═════ TASK MATERIAL ═════
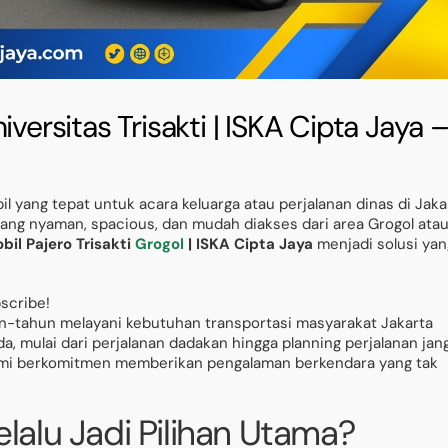
versitas Trisakti | ISKA Cipta Jaya 
 yang tepat untuk acara keluarga atau perjalanan dinas di Jaka
ng nyaman, spacious, dan mudah diakses dari area Grogol ata
il Pajero Trisakti
Grogol
| ISKA Cipta Jaya
menjadi solusi yan
bscribe!
n-tahun melayani kebutuhan transportasi masyarakat Jakarta
, mulai dari perjalanan dadakan hingga planning perjalanan jan
kami berkomitmen memberikan pengalaman berkendara yang tak
lalu Jadi Pilihan Utama?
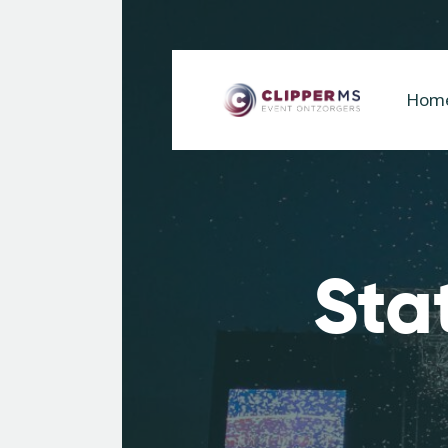
Hom
Sta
═════
## WORK TASK
An exact copy of the listing above, minus its pictures, is what is needed here.

## EXERCISE SOLUTION
versitas Trisakti | ISKA Cipta Jaya 
 yang tepat untuk acara keluarga atau perjalanan dinas di Jaka
ng nyaman, spacious, dan mudah diakses dari area Grogol ata
il Pajero Trisakti
Grogol
| ISKA Cipta Jaya
menjadi solusi yan
bscribe!
n-tahun melayani kebutuhan transportasi masyarakat Jakarta
, mulai dari perjalanan dadakan hingga planning perjalanan jan
kami berkomitmen memberikan pengalaman berkendara yang tak
lalu Jadi Pilihan Utama?
Hom
Sta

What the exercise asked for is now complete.